(Records from a data collection)
____

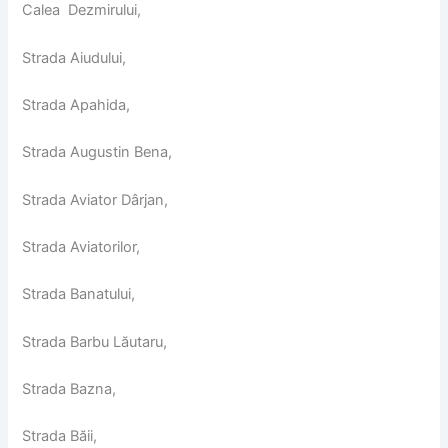
Calea Dezmirului,
Strada Aiudului,
Strada Apahida,
Strada Augustin Bena,
Strada Aviator Dârjan,
Strada Aviatorilor,
Strada Banatului,
Strada Barbu Lăutaru,
Strada Bazna,
Strada Băii,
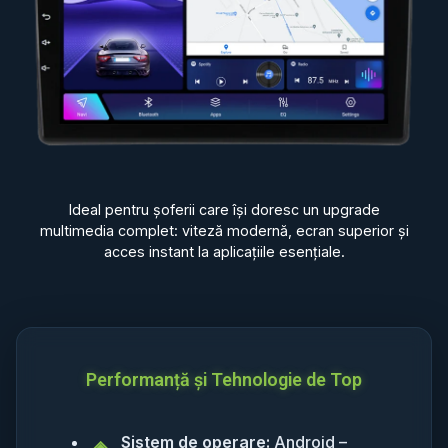
Ideal pentru șoferii care își doresc un upgrade
multimedia complet: viteză modernă, ecran superior și
acces instant la aplicațiile esențiale.
Performanță și Tehnologie de Top
Sistem de operare:
Android –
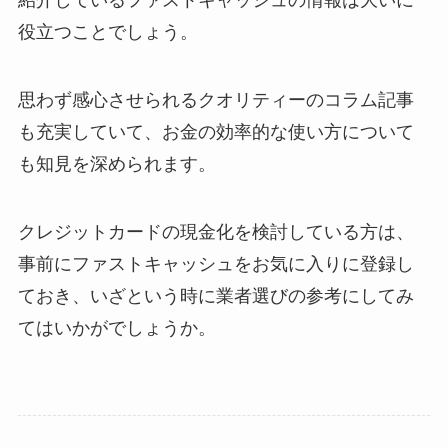
役立つことでしょう。
思わず感心させられるクオリティーのコラム記事
も充実していて、お金の効率的な使い方について
も知見を深められます。
クレジットカードの現金化を検討している方は、
事前にファストキャッシュをお気に入りに登録し
ておき、いざという時に業者選びの参考にしてみ
てはいかがでしょうか。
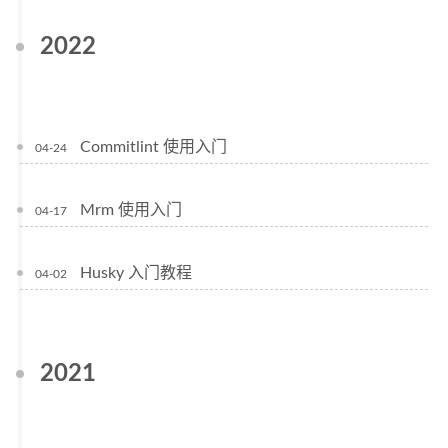
2022
Commitlint 使用入门
04-24
Mrm 使用入门
04-17
Husky 入门教程
04-02
2021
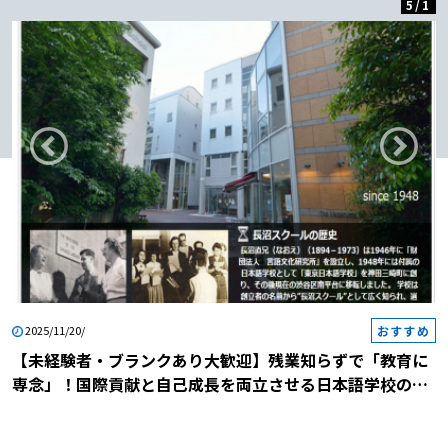
5
/
1
おすすめ
2025/11/20/
【未経験者・ブランクあり大歓迎】残業知らずで「教育に
専念」！国際貢献と自己成長を両立させる日本語学校の説
明会に参加しませんか？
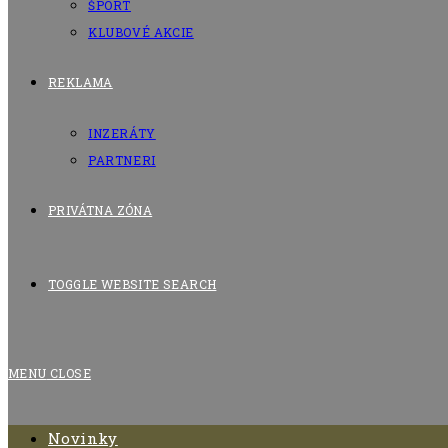
ŠPORT
KLUBOVÉ AKCIE
REKLAMA
INZERÁTY
PARTNERI
PRIVÁTNA ZÓNA
TOGGLE WEBSITE SEARCH
MENU
CLOSE
Novinky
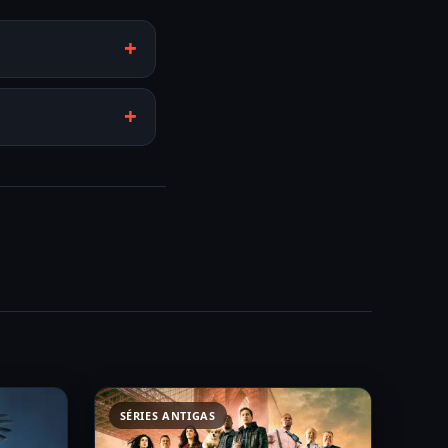
SÉRIES ANTIGAS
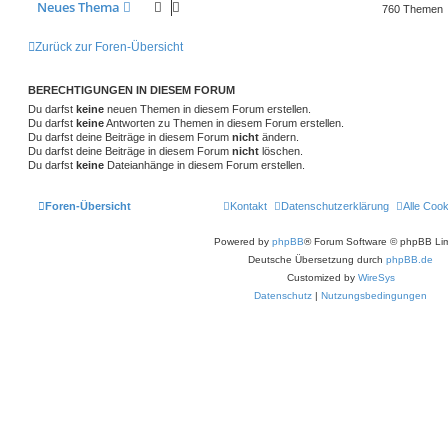
t
f
Neues Thema
t
760 Themen
r
r
f
e
e
a
g
Zurück zur Foren-Übersicht
t
f
n
e
e
BERECHTIGUNGEN IN DIESEM FORUM
n
Du darfst
keine
neuen Themen in diesem Forum erstellen.
Du darfst
keine
Antworten zu Themen in diesem Forum erstellen.
Du darfst deine Beiträge in diesem Forum
nicht
ändern.
Du darfst deine Beiträge in diesem Forum
nicht
löschen.
Du darfst
keine
Dateianhänge in diesem Forum erstellen.
Foren-Übersicht
Kontakt
Datenschutzerklärung
Alle Coo
Powered by
phpBB
® Forum Software © phpBB Lim
Deutsche Übersetzung durch
phpBB.de
Customized by
WireSys
Datenschutz
|
Nutzungsbedingungen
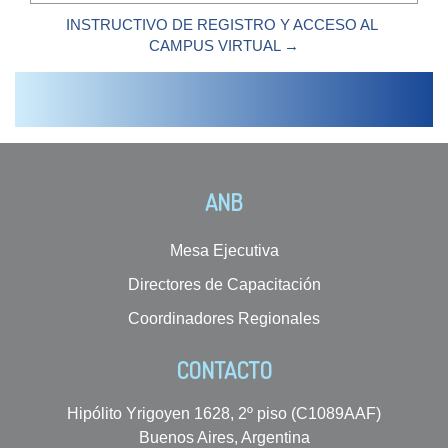
INSTRUCTIVO DE REGISTRO Y ACCESO AL 
CAMPUS VIRTUAL →
ANB
Mesa Ejecutiva
Directores de Capacitación
Coordinadores Regionales
CONTACTO
Hipólito Yrigoyen 1628, 2º piso (C1089AAF)
Buenos Aires, Argentina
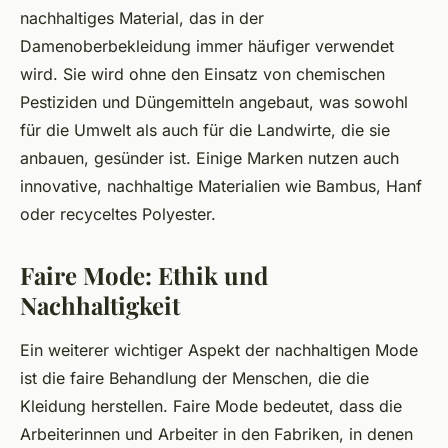
nachhaltiges Material, das in der
Damenoberbekleidung immer häufiger verwendet
wird. Sie wird ohne den Einsatz von chemischen
Pestiziden und Düngemitteln angebaut, was sowohl
für die Umwelt als auch für die Landwirte, die sie
anbauen, gesünder ist. Einige Marken nutzen auch
innovative, nachhaltige Materialien wie Bambus, Hanf
oder recyceltes Polyester.
Faire Mode: Ethik und
Nachhaltigkeit
Ein weiterer wichtiger Aspekt der nachhaltigen Mode
ist die faire Behandlung der Menschen, die die
Kleidung herstellen. Faire Mode bedeutet, dass die
Arbeiterinnen und Arbeiter in den Fabriken, in denen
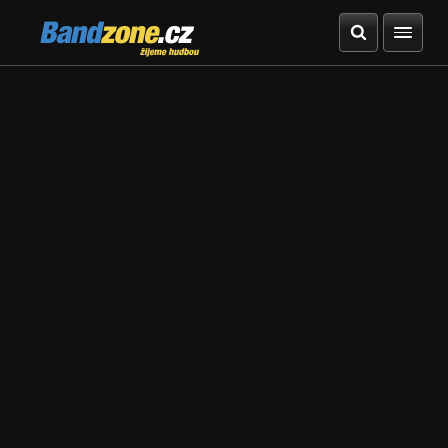
Bandzone.cz
žijeme hudbou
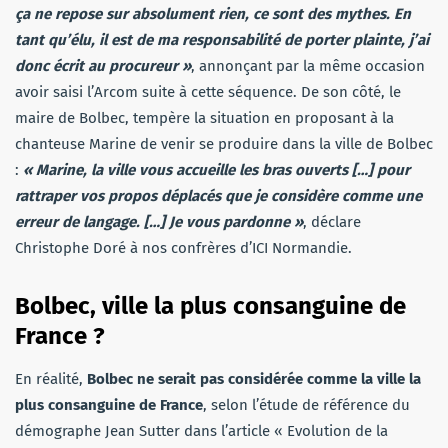
ça ne repose sur absolument rien, ce sont des mythes. En
tant qu’élu, il est de ma responsabilité de porter plainte, j’ai
donc écrit au procureur »
, annonçant par la même occasion
avoir saisi l’Arcom suite à cette séquence. De son côté, le
maire de Bolbec, tempère la situation en proposant à la
chanteuse Marine de venir se produire dans la ville de Bolbec
:
« Marine, la ville vous accueille les bras ouverts […] pour
rattraper vos propos déplacés que je considère comme une
erreur de langage. […] Je vous pardonne »
, déclare
Christophe Doré à nos confrères d’ICI Normandie.
Bolbec, ville la plus consanguine de
France ?
En réalité,
Bolbec ne serait pas considérée comme la ville la
plus consanguine de France
, selon l’étude de référence du
démographe Jean Sutter dans l’article « Evolution de la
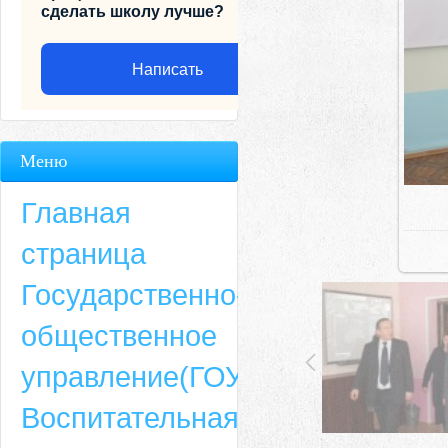
сделать школу лучше?
Написать
Меню
Главная
страница
Государственно-
общественное
Адрес
управление(ГОУ)
659635, Алтайский край, Алтайский район, село Ая, ул. Школьная 11. тел.
Воспитательная
6-49, электронный адрес: aja_70@mail.ru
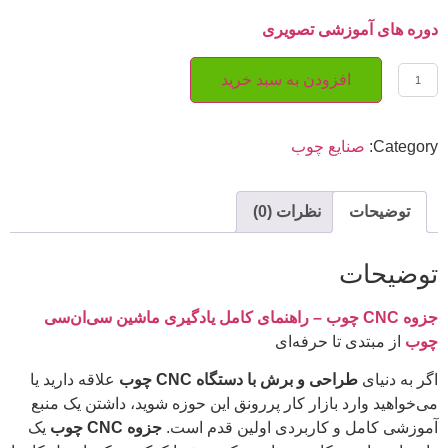
دوره های آموزشی تصویری
افزودن به سبد خرید
Category:
صنایع چوب
توضیحات
نظرات (0)
توضیحات
جزوه CNC چوب – راهنمای کامل یادگیری ماشین سی‌ان‌سی
چوب
از مبتدی تا حرفه‌ای
اگر به دنیای
طراحی و برش با دستگاه CNC چوب
علاقه دارید یا
می‌خواهید وارد بازار کار پررونق این حوزه شوید، داشتن یک منبع
آموزشی کامل و کاربردی اولین قدم است.
جزوه CNC چوب
یک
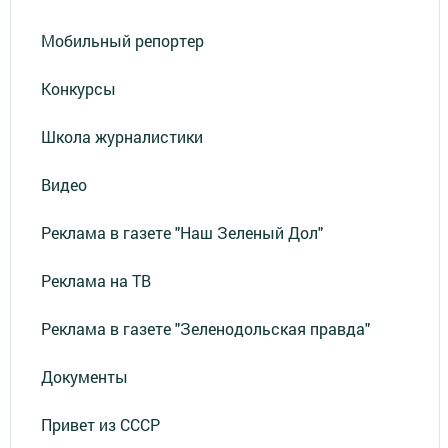
Мобильный репортер
Конкурсы
Школа журналистики
Видео
Реклама в газете "Наш Зеленый Дол"
Реклама на ТВ
Реклама в газете "Зеленодольская правда"
Документы
Привет из СССР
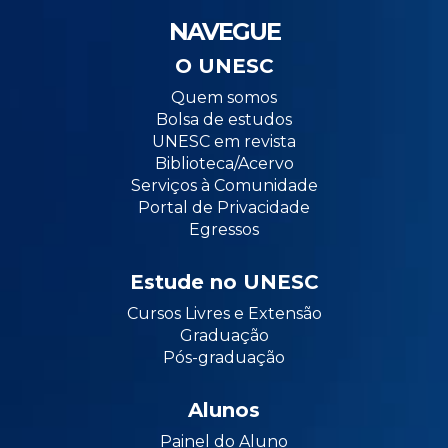
NAVEGUE
O UNESC
Quem somos
Bolsa de estudos
UNESC em revista
Biblioteca/Acervo
Serviços à Comunidade
Portal de Privacidade
Egressos
Estude no UNESC
Cursos Livres e Extensão
Graduação
Pós-graduação
Alunos
Painel do Aluno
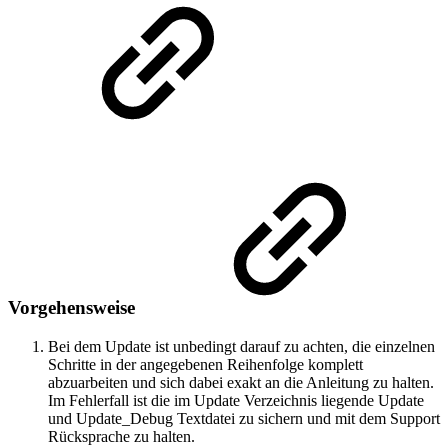
Vorgehensweise
Bei dem Update ist unbedingt darauf zu achten, die einzelnen
Schritte in der angegebenen Reihenfolge komplett
abzuarbeiten und sich dabei exakt an die Anleitung zu halten.
Im Fehlerfall ist die im Update Verzeichnis liegende Update
und Update_Debug Textdatei zu sichern und mit dem Support
Rücksprache zu halten.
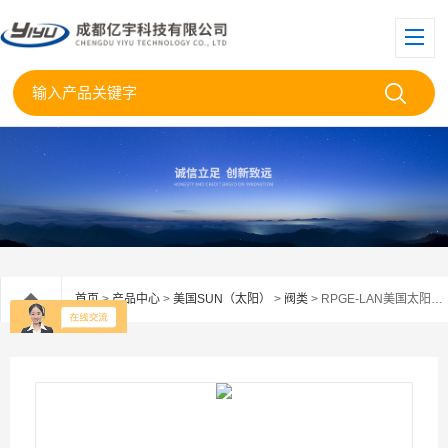
首页
>
产品中心
>
美国SUN（太阳）
>
阀类
> RPGE-LAN美国太阳SUN泄压阀RPGE--LAN现货供应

____

Activity: Retype the lines of the listing starting at the line containing "nachhaltiges Material, das in der" and ending at the line containing "žijeme hudbou", including both of those lines. Leave the pictures out.

Solution for this problem:
nachhaltiges Material, das in der
Damenoberbekleidung immer häufiger verwendet
wird. Sie wird ohne den Einsatz von chemischen
Pestiziden und Düngemitteln angebaut, was sowohl
für die Umwelt als auch für die Landwirte, die sie
anbauen, gesünder ist. Einige Marken nutzen auch
innovative, nachhaltige Materialien wie Bambus, Hanf
oder recyceltes Polyester.
Faire Mode: Ethik und
Nachhaltigkeit
Ein weiterer wichtiger Aspekt der nachhaltigen Mode
ist die faire Behandlung der Menschen, die die
Kleidung herstellen. Faire Mode bedeutet, dass die
Arbeiterinnen und Arbeiter in den Fabriken, in denen
Bandzone.cz
žijeme hudbou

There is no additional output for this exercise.